TEXT SHOWN:
- - - - -

New to gh-pages-blog? Learn more by visiting the Getting Started page.

Using R to Datamine Twitter - Intro

First - set-up a developer account with Twitter

In order to submit data requests to Twitter, you need a developer account. Go to Twitter Developers https://dev.twitter.com/, aka. Fabric.

center

Click “More”” and “Get Started with Fabric”
Fill out your name and email to request an account
Mine took a week to get an approval email
Once you get the email invitation, follow the instructions to activate your account.
Go to the Twitter Applications manager at https://apps.twitter.com/
Create a new app - fill out the required fields
Generate a consumer key - save the consumer key and consumer secret
Generate the access token and secret

Learn more at the Credera Blog

go to at http://blog.credera.com/business-intelligence/twitter-analytics-using-r-part-1-extract-tweets/
see more posts at http://blog.credera.com/?s=twitter

Getting started in R

You will need to install the following packages in R: twitteR and ROAuth for “talking: to Twitter. You also need the tm and wordcloud packages to create the wordlcoud figure.

install.packages("twitteR")
install.packages("ROAuth")
library("twitteR")
library("ROAuth")
install.packages("tm")
library("tm")
install.packages("wordcloud")
library("wordcloud")

Get your authenticated credentials (CAcert and cURL)

For Windows’ users you need to get the cacert.pem file. This gets stored in your local directory so be sure that your working directory is set how you want it. Run getwd() to check what R thinks is your current working directory. Use setwd(c:/xxxx/xxxx) to set the path to what you want.

Some Important Notes

IMPORTANT NOTE - at my twitter developer site I had to update the permissions for the app to be read, write and direct messages see https://apps.twitter.com/app/7358826 then the steps below worked - with just read permissions I kept getting “Authorization Required” error…

[1] "Authorization Required"  
     Error in twInterfaceObj$doAPICall(cmd, params, "GET", ...) : 
     Error: Authorization Required

Now that you have your Twitter application configured for read, write and direct messages permissions, download the CAcert.

download.file(url="http://curl.haxx.se/ca/cacert.pem",destfile="cacert.pem")

- - - - -

YOUR TASK:
In the text on mining Twitter with R, which two R packages does it name for creating the wordcloud figure?

- - - - -

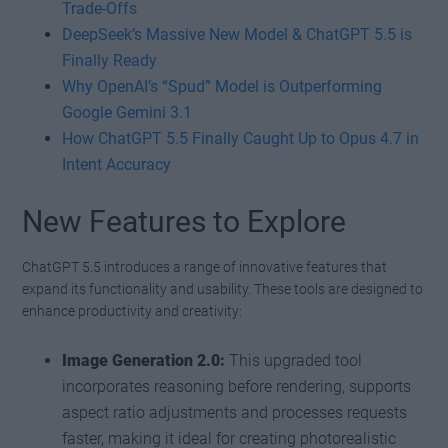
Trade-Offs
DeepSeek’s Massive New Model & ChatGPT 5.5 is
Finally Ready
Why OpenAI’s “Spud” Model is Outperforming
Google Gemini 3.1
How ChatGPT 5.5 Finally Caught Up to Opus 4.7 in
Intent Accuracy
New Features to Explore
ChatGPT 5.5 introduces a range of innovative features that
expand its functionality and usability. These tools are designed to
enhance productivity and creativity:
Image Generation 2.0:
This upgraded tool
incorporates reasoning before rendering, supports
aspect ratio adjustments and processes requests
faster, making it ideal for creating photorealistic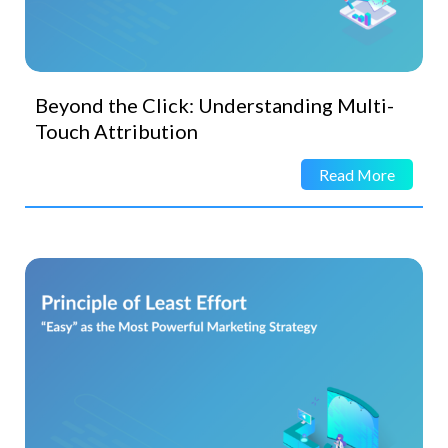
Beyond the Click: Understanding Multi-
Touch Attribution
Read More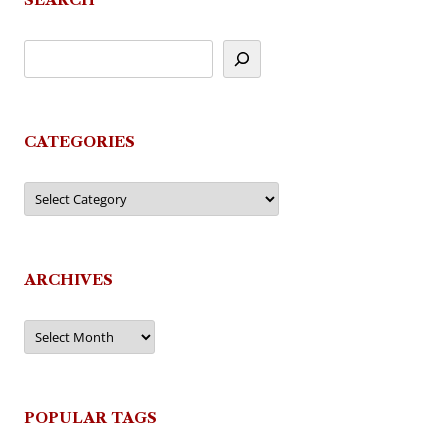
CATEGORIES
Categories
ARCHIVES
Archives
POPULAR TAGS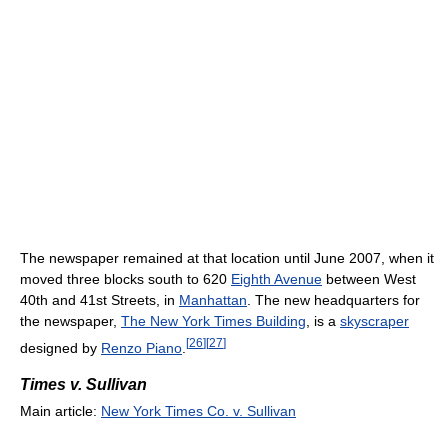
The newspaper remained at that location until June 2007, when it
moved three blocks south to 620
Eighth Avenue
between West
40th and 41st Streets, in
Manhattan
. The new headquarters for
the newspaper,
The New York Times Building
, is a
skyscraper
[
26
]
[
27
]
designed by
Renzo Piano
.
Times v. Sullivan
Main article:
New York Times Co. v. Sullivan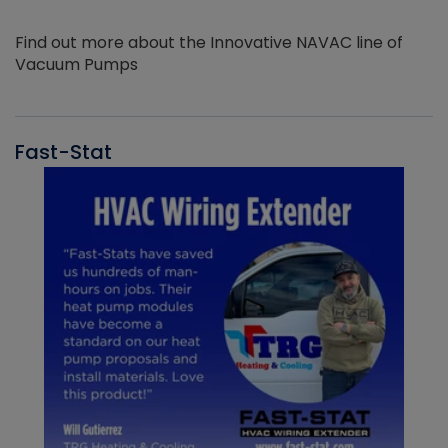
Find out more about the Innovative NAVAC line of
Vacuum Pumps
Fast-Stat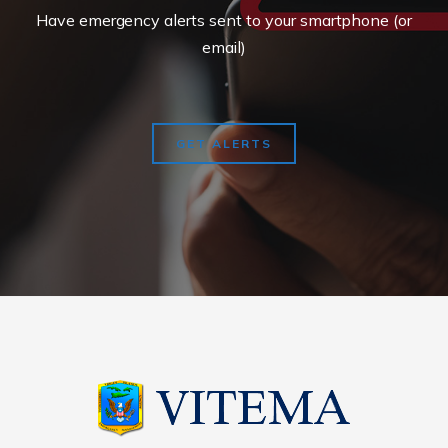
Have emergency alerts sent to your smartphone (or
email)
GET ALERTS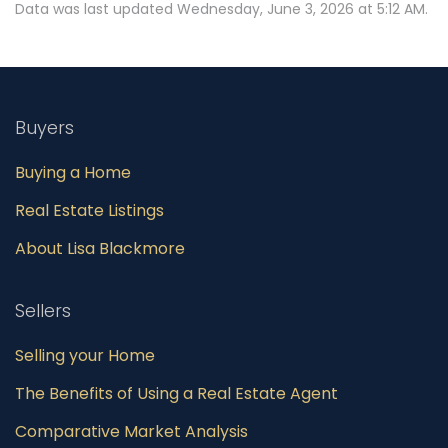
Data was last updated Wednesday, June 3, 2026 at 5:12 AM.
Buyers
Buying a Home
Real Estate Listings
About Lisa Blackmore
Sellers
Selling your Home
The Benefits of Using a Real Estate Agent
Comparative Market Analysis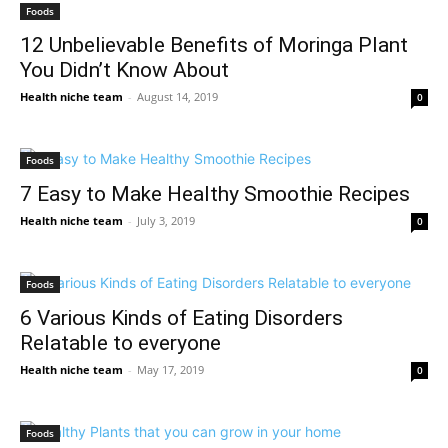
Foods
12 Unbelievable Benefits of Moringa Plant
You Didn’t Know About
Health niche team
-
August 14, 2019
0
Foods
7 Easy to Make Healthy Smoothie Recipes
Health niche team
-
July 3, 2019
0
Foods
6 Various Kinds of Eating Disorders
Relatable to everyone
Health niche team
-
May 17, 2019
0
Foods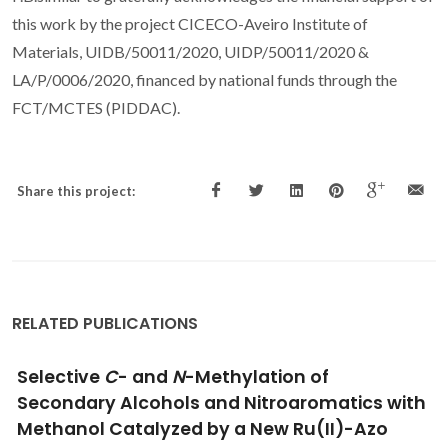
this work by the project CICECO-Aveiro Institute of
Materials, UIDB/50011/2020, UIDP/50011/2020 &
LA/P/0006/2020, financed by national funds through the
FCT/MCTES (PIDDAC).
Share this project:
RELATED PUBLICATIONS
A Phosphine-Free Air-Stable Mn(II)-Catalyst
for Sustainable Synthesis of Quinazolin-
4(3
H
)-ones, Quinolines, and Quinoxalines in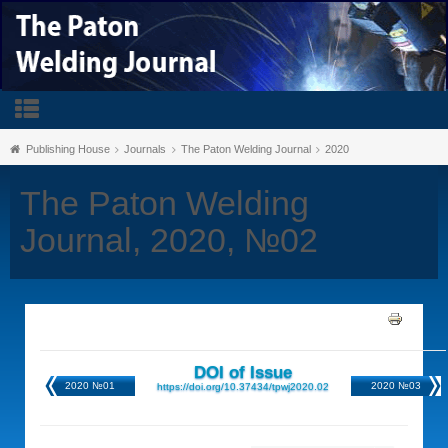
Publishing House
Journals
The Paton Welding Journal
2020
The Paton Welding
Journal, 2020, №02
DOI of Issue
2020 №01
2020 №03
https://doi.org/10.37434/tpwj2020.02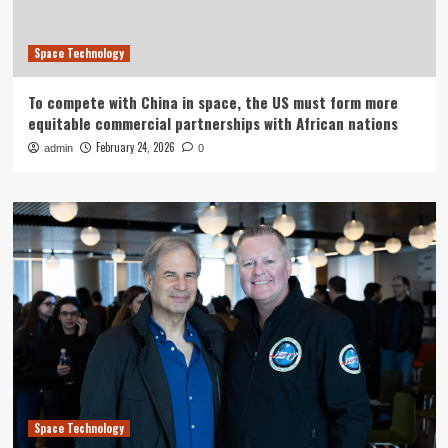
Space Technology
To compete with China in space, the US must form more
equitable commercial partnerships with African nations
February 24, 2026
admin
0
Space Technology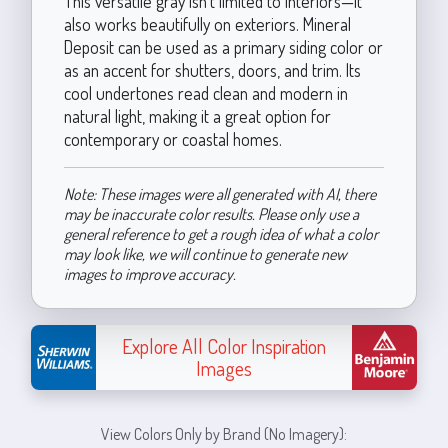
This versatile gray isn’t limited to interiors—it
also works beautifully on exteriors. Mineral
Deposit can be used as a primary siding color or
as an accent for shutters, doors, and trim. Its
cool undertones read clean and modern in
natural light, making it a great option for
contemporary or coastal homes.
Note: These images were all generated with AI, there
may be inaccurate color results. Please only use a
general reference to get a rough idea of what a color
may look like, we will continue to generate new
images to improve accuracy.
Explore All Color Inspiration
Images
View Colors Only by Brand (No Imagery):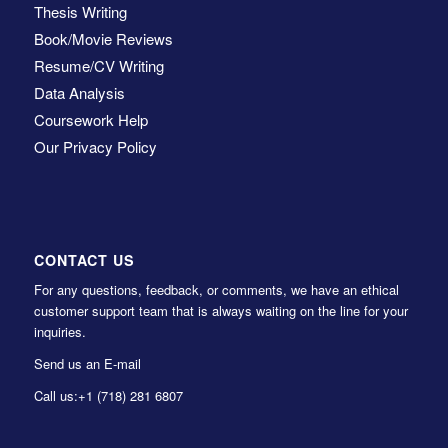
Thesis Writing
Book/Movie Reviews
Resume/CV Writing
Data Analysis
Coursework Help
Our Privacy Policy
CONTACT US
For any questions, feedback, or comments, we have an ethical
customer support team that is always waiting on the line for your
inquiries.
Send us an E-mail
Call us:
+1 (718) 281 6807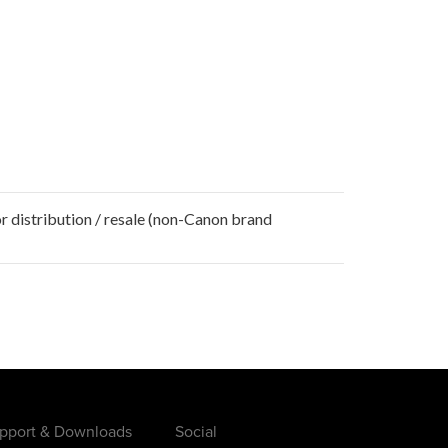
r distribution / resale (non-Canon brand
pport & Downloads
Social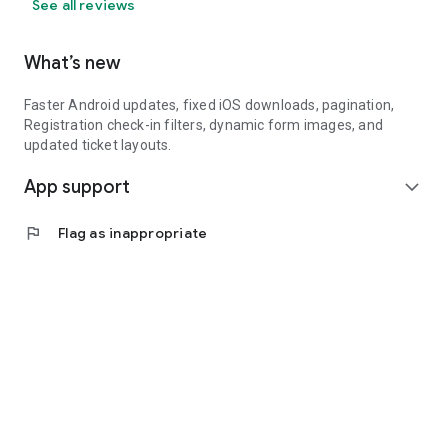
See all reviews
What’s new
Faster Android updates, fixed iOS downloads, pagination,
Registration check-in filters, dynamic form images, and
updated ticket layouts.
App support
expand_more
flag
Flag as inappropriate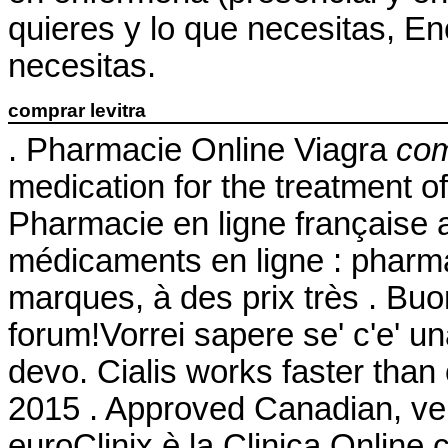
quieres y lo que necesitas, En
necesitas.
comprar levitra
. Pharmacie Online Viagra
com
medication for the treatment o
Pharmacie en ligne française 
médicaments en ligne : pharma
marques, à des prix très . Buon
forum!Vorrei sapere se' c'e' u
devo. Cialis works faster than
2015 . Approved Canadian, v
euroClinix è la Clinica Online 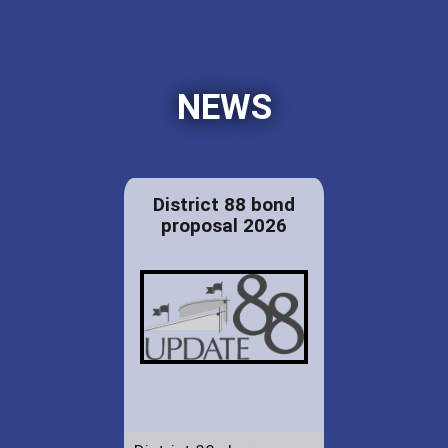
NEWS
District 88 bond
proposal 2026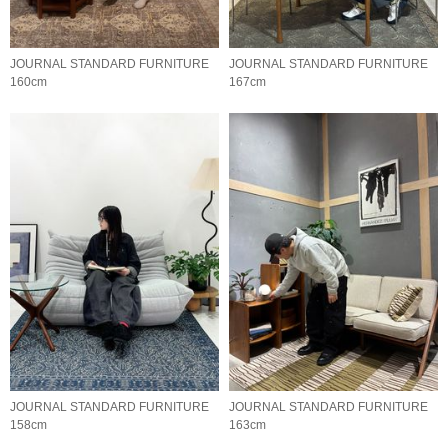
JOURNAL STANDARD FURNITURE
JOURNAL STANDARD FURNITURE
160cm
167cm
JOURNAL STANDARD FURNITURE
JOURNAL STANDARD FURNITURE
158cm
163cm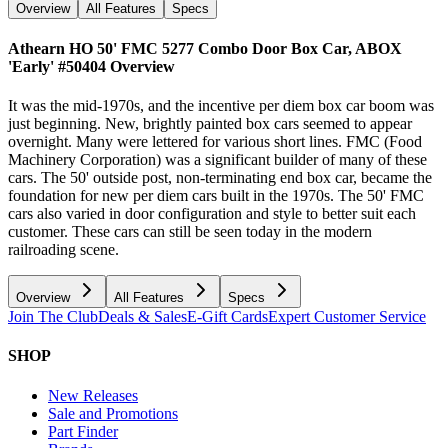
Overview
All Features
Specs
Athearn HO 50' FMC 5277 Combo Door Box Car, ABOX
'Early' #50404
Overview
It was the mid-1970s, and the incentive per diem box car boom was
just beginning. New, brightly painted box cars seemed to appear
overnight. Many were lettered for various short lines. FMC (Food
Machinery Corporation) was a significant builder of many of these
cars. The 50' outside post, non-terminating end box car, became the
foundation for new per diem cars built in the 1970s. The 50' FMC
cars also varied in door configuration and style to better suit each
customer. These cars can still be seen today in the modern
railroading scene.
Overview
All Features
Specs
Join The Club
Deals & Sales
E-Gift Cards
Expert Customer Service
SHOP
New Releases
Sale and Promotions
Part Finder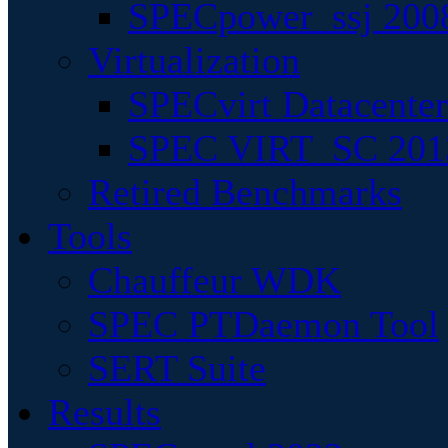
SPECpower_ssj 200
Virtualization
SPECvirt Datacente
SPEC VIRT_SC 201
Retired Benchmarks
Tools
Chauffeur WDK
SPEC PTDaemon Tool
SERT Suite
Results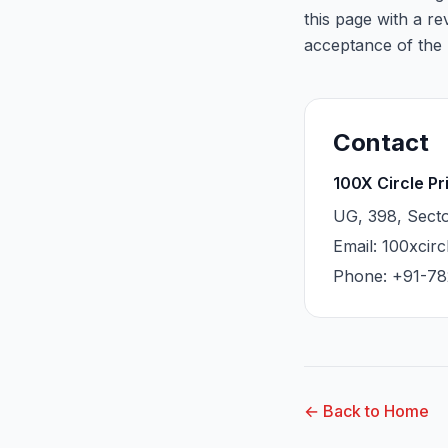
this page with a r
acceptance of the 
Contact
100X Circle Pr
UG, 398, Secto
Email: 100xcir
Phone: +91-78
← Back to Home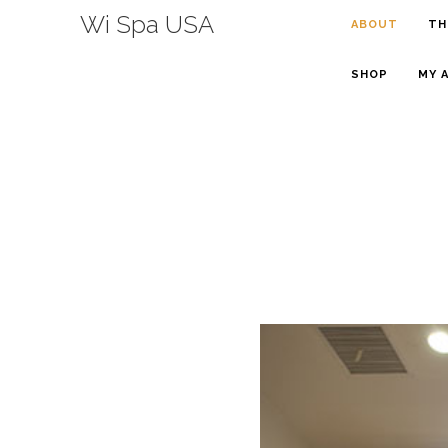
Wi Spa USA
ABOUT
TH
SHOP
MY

- - - - -

RESULT:
The tm and wordcloud packages.